- [Your task]: From the entries below, transcribe exactly the lines between the line holding "M495,243l39,43 -24,22 -39,-44z" and the line holding "M401,2l92,98", inclusive; skip all other lines.
___ Material provided
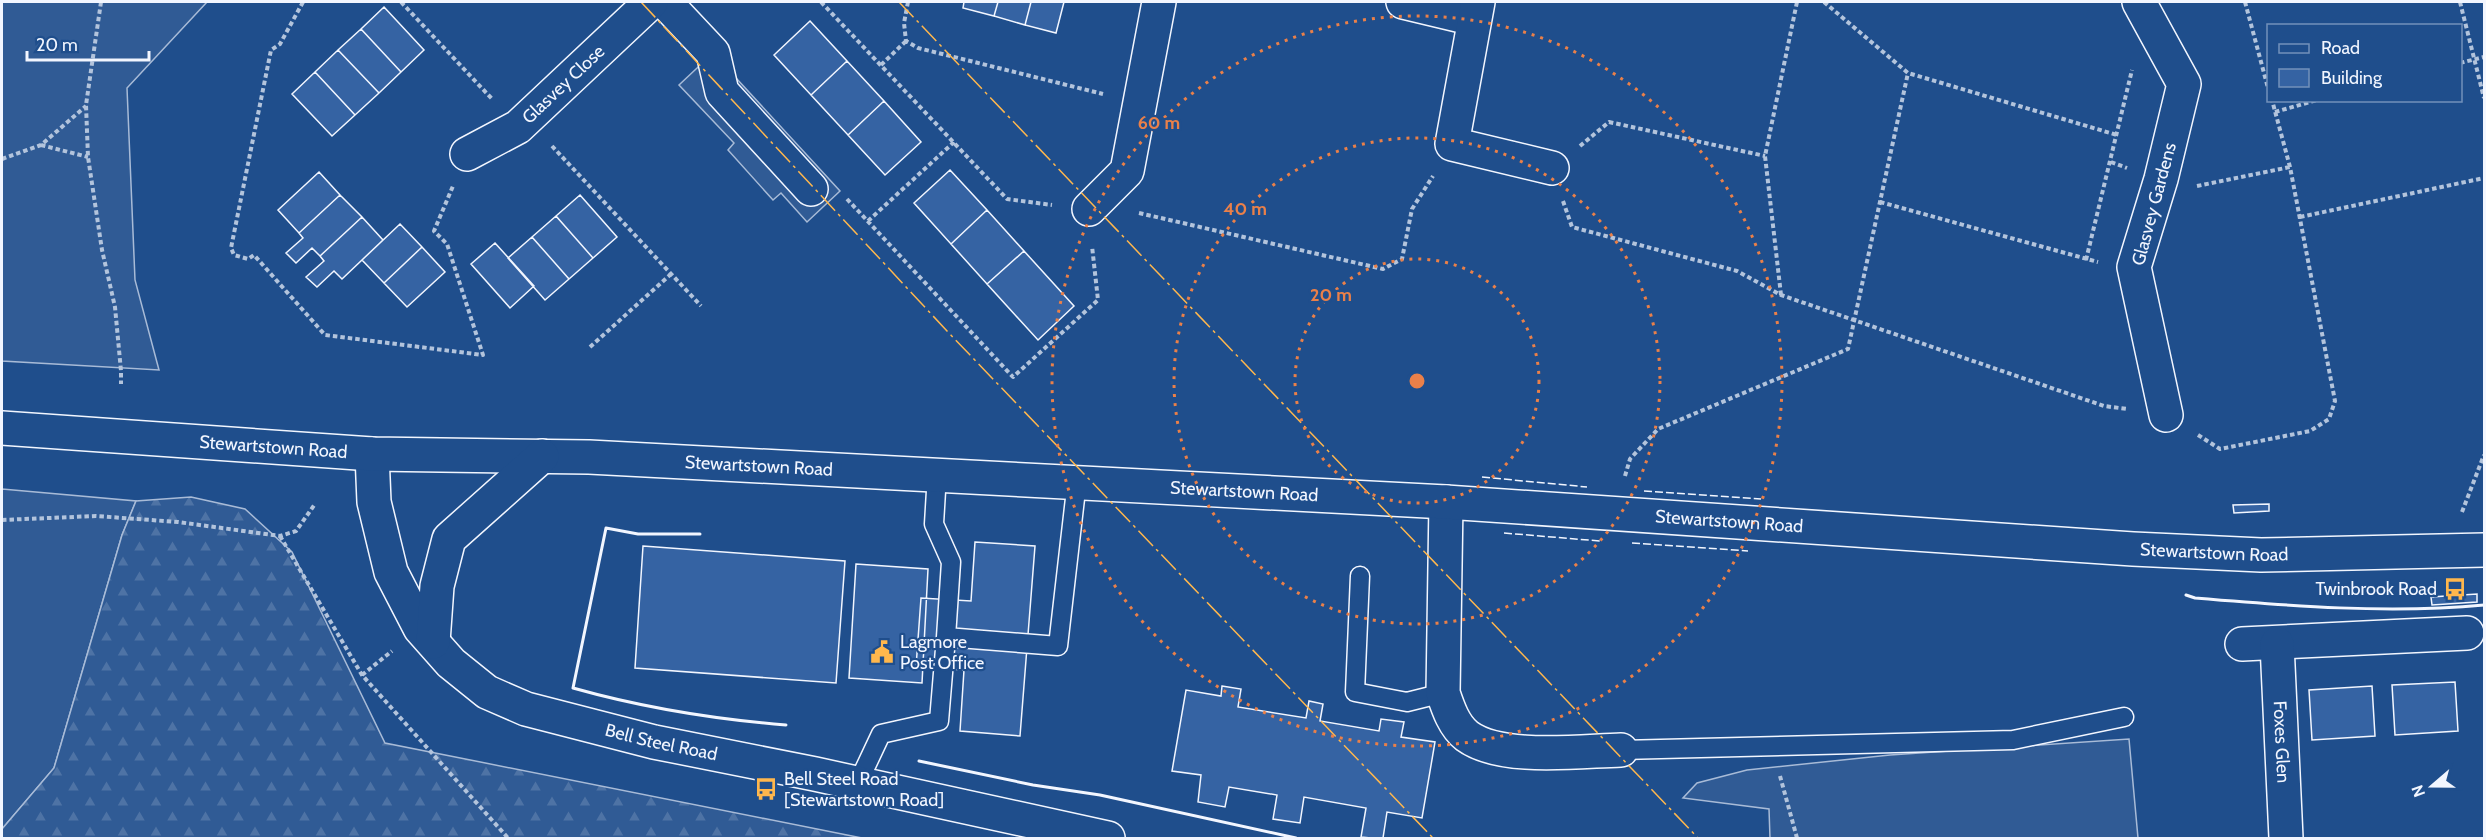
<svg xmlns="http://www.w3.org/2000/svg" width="2486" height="840" viewBox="0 0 2486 840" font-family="Cabin,sans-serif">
<defs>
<pattern id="forest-firs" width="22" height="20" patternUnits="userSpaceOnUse" patternTransform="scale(1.5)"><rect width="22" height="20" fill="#305b95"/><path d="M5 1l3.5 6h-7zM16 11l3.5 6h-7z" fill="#4e73a5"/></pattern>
</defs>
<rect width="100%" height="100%" fill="#1f4e8c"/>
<path fill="#305b95" stroke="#a8bbd7" stroke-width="1.5" d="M2,2h205l-80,86 8,192 24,90 -157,-9z
M713,53l127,138 -33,31 -26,-29 -8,7 -45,-50 6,-7 -55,-58z
M2,489l134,12 -14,34 -68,233 -52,61z
M2129,739l9,99h-368l-1,-29 -86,-11 14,-15 50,-13 143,-15z"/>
<path fill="url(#forest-firs)" stroke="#a8bbd7" stroke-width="1.5" d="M191,497l54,12 47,43 93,191 477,95h-860v-9l52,-61 68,-233 14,-34z"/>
<path fill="#3563a3" stroke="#f2f6ff" stroke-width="1.5" d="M964,2h34l-4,14 -31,-8z
M998,2h33l-6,23 -31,-9z
M1031,2h33l-8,31 -31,-8z
M384,7l40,43 -23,22 -40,-43z
M810,21l37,40 -36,34 -37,-40z
M361,29l40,43 -22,21 -41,-43z
M338,50l41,43 -24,22 -40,-43z
M847,61l37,40 -36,34 -37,-40z
M315,72l40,43 -23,21 -40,-42z
M884,101l37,41 -36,33 -37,-40z
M950,170l37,40 -36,34 -37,-41z
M319,172l21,23 -41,38 -21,-23z
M340,195l22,22 -42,39 -8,-8 -16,15 -10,-10 17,-15 -4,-5z
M580,195l37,42 -24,21 -37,-42z
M987,210l37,41 -37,33 -36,-40z
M556,216l37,42 -24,21 -37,-42z
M362,217l21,23 -41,39 -8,-8 -17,16 -11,-10 18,-16 -4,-5z
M400,224l22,23 -38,36 -22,-23z
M532,237l37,42 -24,21 -37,-42z
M495,243l39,43 -24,22 -39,-44z
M422,247l23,25 -38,35 -23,-24z
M1024,251l50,55 -36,34 -51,-56z
M2269,504v7l-35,2 -1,-8z
M975,542l60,4 -15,190 -60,-5 4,-61 -48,-3 5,-69 50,3z
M643,546l202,15 -9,122 -201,-15z
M856,564l72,5 -6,114 -73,-5z
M2477,594v8l-45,3 -1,-8z
M2455,682l3,49 -63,4 -3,-50z
M1222,686l19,3 -3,18 68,11 3,-17 14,3 -3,17 59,10 2,-12 23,3 -3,15 34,5 -13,76 -35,-6 -4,26h-12l-10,-1 5,-29 -62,-11 -4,26 -27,-4 4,-24 -48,-8 -4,20 -27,-5 3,-27 -29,-4 14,-81 35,6z
M2372,686l3,50 -63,4 -3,-50z"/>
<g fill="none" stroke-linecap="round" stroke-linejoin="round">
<g stroke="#f2f6ff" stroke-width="21">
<path id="lane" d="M937,474l-3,50 17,38 -5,75 112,9 19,-165
M1360,576l-5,116 52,10 36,-9
M1621,750l392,-10 111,-23
M857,785l24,-51 58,-13 7,-84"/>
</g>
<g stroke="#f2f6ff" stroke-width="36">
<g id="street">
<path d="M665,2l48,51 9,39 89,97"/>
<path d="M1403,2l71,17"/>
<path d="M1478,2l-26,142 100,24"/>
<path d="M2139,2l45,82 -23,95 -27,88 32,148"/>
<path id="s1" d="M467,154l51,-27 133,-125"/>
<path d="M1089,209l38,-38 32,-169"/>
<path id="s2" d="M372,454l2,48 17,70 29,56 31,35 36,29 39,17 128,33 161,32 293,64"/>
<path d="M1446,502l-3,191c5,15 11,33 24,43 34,25 112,15 154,14"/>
<path d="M2242,644l225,-11"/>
<path id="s3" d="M2277,644l9,194"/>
</g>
</g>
<g stroke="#f2f6ff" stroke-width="36">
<g id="secondary">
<path id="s4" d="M2,428l370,26 217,3 857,45 687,47 128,6 223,-5"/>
<path d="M433,642l4,-56 12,-47 93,-83"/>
</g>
</g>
<path stroke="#b3c4dc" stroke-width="4" stroke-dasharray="4.5 3" stroke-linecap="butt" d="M101,2l-15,103 2,52 14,93 13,57 6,64v13
M303,2l-23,42 -9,6 -40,198 3,7 14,4 6,-4 71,80 158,20 -36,-111 -13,-13 19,-45
M401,2l92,98
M821,2l186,197 45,6
M908,2l-4,21 2,18 12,7 185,46
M1824,2l84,71 209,62
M2245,2l23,86
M2460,2l24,96
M2460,63l24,-6
M881,65l25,-24
M2275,112l42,-12
M41,145l47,12
M552,146l149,160
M1580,146l29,-24 156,34
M2,159l39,-14 45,-39
M2111,162l16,6
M2197,186l93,-19
M847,199l166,178 85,-77 -6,-54
M1563,201l9,26 165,44 44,24 323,111 23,3
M1880,202l218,60
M1139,213l244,56 19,-10 10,-50 21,-33
M2300,217l184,-39
M868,221l86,-79
M2086,260l46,-190
M1781,295l-16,-139 32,-154
M590,347l81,-73
M2198,435l22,14 90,-18 19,-12 6,-18 -45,-234 -18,-67
M1625,476l5,-17 28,-30 190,-80 60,-276
M2462,512l22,-57
M2,520l94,-4 82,6 102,14 16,-5 19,-27
M280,536l82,139 146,163
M362,675l30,-24
M1780,776l17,62"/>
<use href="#lane" stroke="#1f4e8c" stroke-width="18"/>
<use href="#street" stroke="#1f4e8c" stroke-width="33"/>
<use href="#secondary" stroke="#1f4e8c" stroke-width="33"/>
<path stroke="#f2f6ff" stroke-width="1.5" stroke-dasharray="8 3" stroke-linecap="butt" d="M1482,477l105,10
M1644,491l117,8
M1504,533l96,8
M1632,543l116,8"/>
<path stroke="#f2f6ff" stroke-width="3" d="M700,534h-62l-32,-6 -33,160c71,20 139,31 213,37
M2186,595l9,3c96,8 193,16 289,7
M919,761l114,24 67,10 196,43"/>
<path stroke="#ffb74d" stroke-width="1.5" stroke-dasharray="21 4.5 3 4.5" stroke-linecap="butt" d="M641,2l306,329 486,507
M899,2l799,836"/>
</g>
<g fill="none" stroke="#ea8049" stroke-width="3" stroke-dasharray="3 6">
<circle cx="1417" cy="381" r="122"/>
<circle cx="1417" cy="381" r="243"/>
<circle cx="1417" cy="381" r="365"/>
</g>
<defs>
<g id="bus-bare" transform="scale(1.8)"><path d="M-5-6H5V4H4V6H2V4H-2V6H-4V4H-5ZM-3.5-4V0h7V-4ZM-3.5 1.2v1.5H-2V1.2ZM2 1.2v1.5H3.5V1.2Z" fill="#ffb74d" stroke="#1f4e8c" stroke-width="2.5" paint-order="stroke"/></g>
<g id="civic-bare" transform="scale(1.8)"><path d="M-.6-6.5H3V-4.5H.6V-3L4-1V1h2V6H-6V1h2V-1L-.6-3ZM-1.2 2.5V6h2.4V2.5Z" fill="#ffb74d" stroke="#1f4e8c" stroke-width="2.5" paint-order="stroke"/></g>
</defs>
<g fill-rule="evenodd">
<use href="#bus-bare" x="2455" y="589"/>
<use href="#civic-bare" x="882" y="652"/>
<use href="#bus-bare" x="766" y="789"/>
</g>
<g text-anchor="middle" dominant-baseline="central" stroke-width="4.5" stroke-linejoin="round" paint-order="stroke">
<g font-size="18" fill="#f2f6ff" stroke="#1f4e8c">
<text stroke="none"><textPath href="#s1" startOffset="120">Glasvey Close</textPath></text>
<text transform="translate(2154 204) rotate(-75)">Glasvey Gardens</text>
<text stroke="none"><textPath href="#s4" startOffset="272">Stewartstown Road</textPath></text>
<text stroke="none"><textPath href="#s4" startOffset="758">Stewartstown Road</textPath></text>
<text stroke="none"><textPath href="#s4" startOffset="1244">Stewartstown Road</textPath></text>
<text stroke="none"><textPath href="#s4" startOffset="1730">Stewartstown Road</textPath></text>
<text stroke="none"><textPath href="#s4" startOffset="2216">Stewartstown Road</textPath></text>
<text stroke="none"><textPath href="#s3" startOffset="98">Foxes Glen</textPath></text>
<text stroke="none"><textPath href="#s2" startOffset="458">Bell Steel Road</textPath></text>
</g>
<g font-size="18" fill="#f2f6ff" stroke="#1f4e8c" text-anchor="start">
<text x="2437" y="589" text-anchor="end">Twinbrook Road</text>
<text x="900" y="642">Lagmore<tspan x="900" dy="21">Post Office</tspan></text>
<text x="784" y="779">Bell Steel Road<tspan x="784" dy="21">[Stewartstown Road]</tspan></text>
</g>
</g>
<circle cx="1417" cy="381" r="9" fill="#ea8049" stroke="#1f4e8c" stroke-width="3"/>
<g font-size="18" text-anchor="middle" font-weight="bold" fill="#ea8049" stroke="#1f4e8c" stroke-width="4.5" stroke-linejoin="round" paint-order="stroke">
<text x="1159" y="129">60 m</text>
<text x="1245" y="215">40 m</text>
<text x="1331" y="301">20 m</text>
</g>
<rect width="2486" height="840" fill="none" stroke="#f2f6ff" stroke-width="6"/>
<rect x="2267" y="24" width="195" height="78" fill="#1f4e8c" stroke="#7391ba" stroke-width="1.5"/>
<rect x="2279" y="44" width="30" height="9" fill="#1f4e8c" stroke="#7391ba" stroke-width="1.5"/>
<text x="2321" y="54" font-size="18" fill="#f2f6ff">Road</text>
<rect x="2279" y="69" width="30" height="18" fill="#3563a3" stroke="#7391ba" stroke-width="1.5"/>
<text x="2321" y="84" font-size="18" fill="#f2f6ff">Building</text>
<g transform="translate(2432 786) rotate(250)" stroke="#1f4e8c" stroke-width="4.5" paint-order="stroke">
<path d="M0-4.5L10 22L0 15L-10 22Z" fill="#f2f6ff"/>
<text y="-9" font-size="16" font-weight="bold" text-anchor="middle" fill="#f2f6ff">N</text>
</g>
<path d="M27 51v9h122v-9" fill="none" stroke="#f2f6ff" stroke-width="3"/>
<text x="36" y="51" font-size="18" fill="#f2f6ff" stroke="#1f4e8c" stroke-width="4.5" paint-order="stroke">20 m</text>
</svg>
______
- [Response]:
M495,243l39,43 -24,22 -39,-44z
M422,247l23,25 -38,35 -23,-24z
M1024,251l50,55 -36,34 -51,-56z
M2269,504v7l-35,2 -1,-8z
M975,542l60,4 -15,190 -60,-5 4,-61 -48,-3 5,-69 50,3z
M643,546l202,15 -9,122 -201,-15z
M856,564l72,5 -6,114 -73,-5z
M2477,594v8l-45,3 -1,-8z
M2455,682l3,49 -63,4 -3,-50z
M1222,686l19,3 -3,18 68,11 3,-17 14,3 -3,17 59,10 2,-12 23,3 -3,15 34,5 -13,76 -35,-6 -4,26h-12l-10,-1 5,-29 -62,-11 -4,26 -27,-4 4,-24 -48,-8 -4,20 -27,-5 3,-27 -29,-4 14,-81 35,6z
M2372,686l3,50 -63,4 -3,-50z"/>
<g fill="none" stroke-linecap="round" stroke-linejoin="round">
<g stroke="#f2f6ff" stroke-width="21">
<path id="lane" d="M937,474l-3,50 17,38 -5,75 112,9 19,-165
M1360,576l-5,116 52,10 36,-9
M1621,750l392,-10 111,-23
M857,785l24,-51 58,-13 7,-84"/>
</g>
<g stroke="#f2f6ff" stroke-width="36">
<g id="street">
<path d="M665,2l48,51 9,39 89,97"/>
<path d="M1403,2l71,17"/>
<path d="M1478,2l-26,142 100,24"/>
<path d="M2139,2l45,82 -23,95 -27,88 32,148"/>
<path id="s1" d="M467,154l51,-27 133,-125"/>
<path d="M1089,209l38,-38 32,-169"/>
<path id="s2" d="M372,454l2,48 17,70 29,56 31,35 36,29 39,17 128,33 161,32 293,64"/>
<path d="M1446,502l-3,191c5,15 11,33 24,43 34,25 112,15 154,14"/>
<path d="M2242,644l225,-11"/>
<path id="s3" d="M2277,644l9,194"/>
</g>
</g>
<g stroke="#f2f6ff" stroke-width="36">
<g id="secondary">
<path id="s4" d="M2,428l370,26 217,3 857,45 687,47 128,6 223,-5"/>
<path d="M433,642l4,-56 12,-47 93,-83"/>
</g>
</g>
<path stroke="#b3c4dc" stroke-width="4" stroke-dasharray="4.5 3" stroke-linecap="butt" d="M101,2l-15,103 2,52 14,93 13,57 6,64v13
M303,2l-23,42 -9,6 -40,198 3,7 14,4 6,-4 71,80 158,20 -36,-111 -13,-13 19,-45
M401,2l92,98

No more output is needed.